Soon I was seated at the table, honing my blade. Gaspar sat across from me. He was sewing a shift of chitin-cloth.
“Master,” I said.
“Yes, Keftu.”
“Where do the Eldenes live now?”
“Nowhere in particular. They have to live as they can, doing business with one another. The Cheiropt has mechanisms to keep them from treating with phylites.”
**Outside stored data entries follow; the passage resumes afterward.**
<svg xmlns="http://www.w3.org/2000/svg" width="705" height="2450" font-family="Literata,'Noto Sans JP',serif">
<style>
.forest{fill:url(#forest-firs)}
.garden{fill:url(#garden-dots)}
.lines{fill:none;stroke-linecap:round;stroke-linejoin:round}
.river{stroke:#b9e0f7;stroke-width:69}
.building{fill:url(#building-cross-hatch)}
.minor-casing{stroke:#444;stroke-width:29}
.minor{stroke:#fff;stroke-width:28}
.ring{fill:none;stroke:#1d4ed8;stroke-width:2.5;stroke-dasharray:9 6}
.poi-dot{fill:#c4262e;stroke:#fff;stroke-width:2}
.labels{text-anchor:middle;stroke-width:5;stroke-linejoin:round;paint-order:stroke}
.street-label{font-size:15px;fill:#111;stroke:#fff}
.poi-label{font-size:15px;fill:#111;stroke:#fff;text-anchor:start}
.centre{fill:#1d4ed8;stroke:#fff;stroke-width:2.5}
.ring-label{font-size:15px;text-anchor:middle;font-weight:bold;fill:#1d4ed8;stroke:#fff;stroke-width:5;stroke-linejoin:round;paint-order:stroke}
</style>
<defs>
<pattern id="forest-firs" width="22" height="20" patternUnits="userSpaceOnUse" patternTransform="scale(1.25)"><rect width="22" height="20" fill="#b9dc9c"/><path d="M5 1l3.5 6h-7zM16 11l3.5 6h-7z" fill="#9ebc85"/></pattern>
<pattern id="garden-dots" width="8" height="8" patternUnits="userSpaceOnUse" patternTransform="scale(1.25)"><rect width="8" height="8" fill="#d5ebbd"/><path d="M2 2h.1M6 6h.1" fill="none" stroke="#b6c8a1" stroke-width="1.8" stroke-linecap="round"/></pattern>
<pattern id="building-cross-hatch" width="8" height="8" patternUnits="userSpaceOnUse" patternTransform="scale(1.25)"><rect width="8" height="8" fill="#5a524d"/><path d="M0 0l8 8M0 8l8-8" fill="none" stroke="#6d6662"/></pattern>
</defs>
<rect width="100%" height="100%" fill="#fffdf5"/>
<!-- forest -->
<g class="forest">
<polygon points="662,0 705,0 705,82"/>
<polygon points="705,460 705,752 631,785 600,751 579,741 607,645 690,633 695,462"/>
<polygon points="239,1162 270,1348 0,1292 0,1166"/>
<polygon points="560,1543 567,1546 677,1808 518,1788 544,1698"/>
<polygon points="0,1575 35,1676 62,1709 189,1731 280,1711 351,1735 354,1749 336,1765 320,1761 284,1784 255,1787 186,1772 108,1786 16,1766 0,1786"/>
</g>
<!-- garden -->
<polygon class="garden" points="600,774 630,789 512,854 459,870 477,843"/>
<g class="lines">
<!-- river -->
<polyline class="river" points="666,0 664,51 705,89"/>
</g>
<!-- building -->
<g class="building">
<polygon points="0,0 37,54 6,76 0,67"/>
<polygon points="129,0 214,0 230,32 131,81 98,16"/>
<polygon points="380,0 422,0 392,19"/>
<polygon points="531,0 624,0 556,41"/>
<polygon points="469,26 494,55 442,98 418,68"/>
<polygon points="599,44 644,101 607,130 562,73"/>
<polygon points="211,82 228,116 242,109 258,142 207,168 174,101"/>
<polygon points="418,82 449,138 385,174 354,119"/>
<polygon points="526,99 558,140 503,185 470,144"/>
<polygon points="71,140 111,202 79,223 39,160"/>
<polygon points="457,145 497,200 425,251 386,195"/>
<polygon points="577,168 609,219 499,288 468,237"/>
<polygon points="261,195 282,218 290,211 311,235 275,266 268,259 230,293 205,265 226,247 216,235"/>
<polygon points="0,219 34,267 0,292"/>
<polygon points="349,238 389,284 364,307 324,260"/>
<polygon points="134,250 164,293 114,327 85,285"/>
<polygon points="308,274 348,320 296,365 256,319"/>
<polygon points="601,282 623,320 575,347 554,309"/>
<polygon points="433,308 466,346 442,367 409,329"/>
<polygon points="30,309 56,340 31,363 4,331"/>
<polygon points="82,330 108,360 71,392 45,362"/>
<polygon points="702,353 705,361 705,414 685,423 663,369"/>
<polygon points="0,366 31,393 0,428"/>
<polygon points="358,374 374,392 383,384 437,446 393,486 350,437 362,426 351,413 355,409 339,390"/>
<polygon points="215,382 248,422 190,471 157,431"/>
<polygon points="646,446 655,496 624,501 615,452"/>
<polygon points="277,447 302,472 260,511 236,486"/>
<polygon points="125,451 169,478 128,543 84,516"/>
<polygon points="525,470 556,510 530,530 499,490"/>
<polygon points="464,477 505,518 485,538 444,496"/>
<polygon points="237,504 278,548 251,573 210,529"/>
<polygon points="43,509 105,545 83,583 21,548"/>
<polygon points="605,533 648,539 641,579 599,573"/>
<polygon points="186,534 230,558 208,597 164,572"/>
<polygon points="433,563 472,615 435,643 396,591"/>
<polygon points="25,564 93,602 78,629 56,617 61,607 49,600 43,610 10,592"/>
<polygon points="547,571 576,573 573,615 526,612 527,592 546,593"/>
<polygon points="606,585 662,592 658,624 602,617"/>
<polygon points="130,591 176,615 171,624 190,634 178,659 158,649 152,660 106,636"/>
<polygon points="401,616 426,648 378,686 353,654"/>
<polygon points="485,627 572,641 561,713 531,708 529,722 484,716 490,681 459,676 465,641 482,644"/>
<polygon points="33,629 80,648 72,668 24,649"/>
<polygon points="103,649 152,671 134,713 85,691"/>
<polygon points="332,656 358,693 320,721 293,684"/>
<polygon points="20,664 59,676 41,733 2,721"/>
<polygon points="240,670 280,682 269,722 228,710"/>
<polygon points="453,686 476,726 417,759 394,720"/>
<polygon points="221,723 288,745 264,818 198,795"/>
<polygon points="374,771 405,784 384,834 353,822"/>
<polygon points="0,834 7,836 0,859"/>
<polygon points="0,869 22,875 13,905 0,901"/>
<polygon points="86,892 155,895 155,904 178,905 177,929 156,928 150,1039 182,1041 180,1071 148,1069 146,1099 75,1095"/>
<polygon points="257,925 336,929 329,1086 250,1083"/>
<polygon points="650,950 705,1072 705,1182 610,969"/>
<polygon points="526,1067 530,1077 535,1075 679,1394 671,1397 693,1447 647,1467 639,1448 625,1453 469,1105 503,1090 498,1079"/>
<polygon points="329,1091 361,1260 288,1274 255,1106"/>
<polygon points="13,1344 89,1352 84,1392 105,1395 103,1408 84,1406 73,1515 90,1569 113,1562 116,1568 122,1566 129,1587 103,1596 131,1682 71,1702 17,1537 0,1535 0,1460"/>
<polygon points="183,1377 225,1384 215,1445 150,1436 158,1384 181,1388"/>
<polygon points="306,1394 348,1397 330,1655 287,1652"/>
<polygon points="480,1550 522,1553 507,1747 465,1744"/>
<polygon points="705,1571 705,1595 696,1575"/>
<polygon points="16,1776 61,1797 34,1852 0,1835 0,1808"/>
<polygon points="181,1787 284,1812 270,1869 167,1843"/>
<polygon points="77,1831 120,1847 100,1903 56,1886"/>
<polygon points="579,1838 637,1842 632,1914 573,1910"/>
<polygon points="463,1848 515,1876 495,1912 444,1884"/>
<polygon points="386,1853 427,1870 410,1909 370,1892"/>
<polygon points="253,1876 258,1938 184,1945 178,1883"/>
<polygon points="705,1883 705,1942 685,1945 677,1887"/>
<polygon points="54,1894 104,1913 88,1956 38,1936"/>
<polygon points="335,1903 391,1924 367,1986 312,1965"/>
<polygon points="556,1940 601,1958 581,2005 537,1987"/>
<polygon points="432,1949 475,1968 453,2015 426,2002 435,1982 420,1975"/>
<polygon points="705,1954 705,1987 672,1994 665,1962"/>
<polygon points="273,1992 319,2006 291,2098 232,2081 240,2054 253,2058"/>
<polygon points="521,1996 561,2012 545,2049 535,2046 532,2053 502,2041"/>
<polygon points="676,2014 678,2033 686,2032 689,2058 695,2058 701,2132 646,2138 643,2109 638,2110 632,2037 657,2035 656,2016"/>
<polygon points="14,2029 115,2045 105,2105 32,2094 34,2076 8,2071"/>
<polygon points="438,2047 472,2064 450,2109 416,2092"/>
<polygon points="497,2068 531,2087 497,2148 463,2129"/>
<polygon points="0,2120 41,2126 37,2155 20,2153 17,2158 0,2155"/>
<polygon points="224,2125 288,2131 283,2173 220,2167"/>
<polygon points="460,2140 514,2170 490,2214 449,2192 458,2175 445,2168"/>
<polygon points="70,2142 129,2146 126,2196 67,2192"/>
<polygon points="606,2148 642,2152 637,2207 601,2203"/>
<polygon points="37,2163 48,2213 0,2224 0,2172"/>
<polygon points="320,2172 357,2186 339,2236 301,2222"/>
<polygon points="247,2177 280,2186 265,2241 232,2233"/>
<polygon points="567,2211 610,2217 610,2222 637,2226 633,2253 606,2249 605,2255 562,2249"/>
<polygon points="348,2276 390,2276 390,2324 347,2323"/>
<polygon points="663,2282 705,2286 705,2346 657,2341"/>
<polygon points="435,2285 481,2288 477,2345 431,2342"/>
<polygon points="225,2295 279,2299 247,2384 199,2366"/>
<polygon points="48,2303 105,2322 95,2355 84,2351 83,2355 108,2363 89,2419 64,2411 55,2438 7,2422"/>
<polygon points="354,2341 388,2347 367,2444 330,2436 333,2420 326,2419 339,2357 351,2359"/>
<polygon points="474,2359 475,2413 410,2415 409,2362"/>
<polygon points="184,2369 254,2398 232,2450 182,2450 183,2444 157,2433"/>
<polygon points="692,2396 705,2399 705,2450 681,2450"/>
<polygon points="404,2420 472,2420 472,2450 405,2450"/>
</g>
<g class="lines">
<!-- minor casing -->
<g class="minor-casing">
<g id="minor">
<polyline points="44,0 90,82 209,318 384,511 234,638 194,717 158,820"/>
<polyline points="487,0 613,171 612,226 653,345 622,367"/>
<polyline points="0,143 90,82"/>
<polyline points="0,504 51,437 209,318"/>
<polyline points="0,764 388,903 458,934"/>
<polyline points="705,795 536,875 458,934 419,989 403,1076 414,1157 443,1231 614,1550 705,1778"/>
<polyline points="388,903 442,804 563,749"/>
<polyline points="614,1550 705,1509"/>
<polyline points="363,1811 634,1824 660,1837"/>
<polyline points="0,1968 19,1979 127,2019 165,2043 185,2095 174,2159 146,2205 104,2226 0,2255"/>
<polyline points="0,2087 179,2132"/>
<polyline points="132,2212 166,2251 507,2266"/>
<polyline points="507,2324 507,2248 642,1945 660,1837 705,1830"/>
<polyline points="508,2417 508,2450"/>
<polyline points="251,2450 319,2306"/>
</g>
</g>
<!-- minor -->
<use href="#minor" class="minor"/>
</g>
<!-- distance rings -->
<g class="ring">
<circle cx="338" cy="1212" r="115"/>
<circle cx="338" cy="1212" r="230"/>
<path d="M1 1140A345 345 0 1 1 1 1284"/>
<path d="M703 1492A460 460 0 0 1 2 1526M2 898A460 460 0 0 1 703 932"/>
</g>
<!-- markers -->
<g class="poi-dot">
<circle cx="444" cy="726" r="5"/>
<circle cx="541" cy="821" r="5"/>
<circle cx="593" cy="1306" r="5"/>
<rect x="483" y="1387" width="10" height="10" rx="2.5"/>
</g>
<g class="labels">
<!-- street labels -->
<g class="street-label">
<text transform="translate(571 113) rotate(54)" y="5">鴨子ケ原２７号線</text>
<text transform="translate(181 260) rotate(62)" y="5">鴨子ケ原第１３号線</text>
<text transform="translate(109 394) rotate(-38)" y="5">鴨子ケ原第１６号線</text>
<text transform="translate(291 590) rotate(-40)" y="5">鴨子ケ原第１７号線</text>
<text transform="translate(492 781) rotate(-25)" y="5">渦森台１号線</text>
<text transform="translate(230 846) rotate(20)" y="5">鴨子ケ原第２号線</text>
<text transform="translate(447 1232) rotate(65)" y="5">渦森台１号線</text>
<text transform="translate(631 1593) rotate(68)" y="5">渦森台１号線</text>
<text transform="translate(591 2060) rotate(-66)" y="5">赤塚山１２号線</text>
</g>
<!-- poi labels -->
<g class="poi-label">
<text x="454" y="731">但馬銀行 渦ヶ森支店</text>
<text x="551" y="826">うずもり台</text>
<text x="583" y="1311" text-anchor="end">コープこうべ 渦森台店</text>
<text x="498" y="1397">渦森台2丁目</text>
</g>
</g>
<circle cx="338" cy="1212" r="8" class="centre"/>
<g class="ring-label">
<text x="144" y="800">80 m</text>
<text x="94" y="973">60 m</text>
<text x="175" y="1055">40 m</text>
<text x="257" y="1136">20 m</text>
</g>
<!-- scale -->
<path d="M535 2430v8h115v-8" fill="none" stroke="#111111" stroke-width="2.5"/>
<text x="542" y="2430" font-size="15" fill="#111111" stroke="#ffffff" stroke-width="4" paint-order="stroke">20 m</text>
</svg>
“Why don’t they leave Enoch?”
“Some did, long ago. Their city, Darien, is said to lie far to the northwest, across Tethys, beyond the karst plateaus and the great basin. Recusants emigrate there from time to time, but no one ever hears from them again. If the Darenes still exist, they must be a people apart by now, with their own ways and customs. Most of us feel that Enoch is where we belong. We get along as we can.”
“Why are you here in the mountains?”
He smiled. “I’ve lived a long life. I did my part in the long defeat, a magus of the White Flame, the Heart of the Sun. One day it seemed that I ought to withdraw. So I came here.”
“To wait for
me?”
“Perhaps.”
“You told me earlier that you knew I was coming.”
“That’s putting it too strongly. I wouldn’t even call it a feeling. It’s something like your songlines, perhaps.”
“How long have you been here?”
“Not long at all, it seems to me,” he said. “Longer than your lifetime, though.”
“You’ve been here alone that entire time?”
“I have two books for company. The Psalter Hexaemera, of which I spoke earlier, and the book of the nature of things. The first is writ in the mazes of my mind. The second flows past the windows of my eyes.”
“Then you don’t have Sephaura,” I said. “I thought perhaps you did.”
“What is Sephaura?”
“The abstract tower of knowing. It is the first duty of the phylarchs of Arras to protect and preserve it, and to approve new additions. It has a life of its own.” Briefly, I sketched for Gaspar its layout: its solid foundations; its mansions and ordered gardens; its dynamic nodes and branches; the places where it was incomplete. “It keeps me awake at night,” I said, “knowing what must die with me, if I die. I’d hoped Eldena preserved it also.”
“Why not set it in writing?”
“That is forbidden. ‘Wisdom dies imprisoned.’“
“Did your people not write?”
“Yes, but only messages, and edicts, and things of that sort.”
Gaspar bowed his head. “Steppings from time before time and the ivory palace of knowing,” he said. “It’s a strange and vehement wisdom you bring to us from a land we thought dead. You call me Master, Keftu, but in some things it seems that you must be our master.”
I drew the stone along the now-gleaming edge of my blade, filling the room with its ring.
* * * * *
I set out the next morning, following stream and songline downhill, loins girt, sword at my side, a scrip over my shoulder. At midday I reached a place where the stream fell over a narrow cliff into a ravine. The swaying scale-trees arched high overhead, filling the defile with livid gloom. I slid down the moss-carpeted wall and landed on my feet in the pool.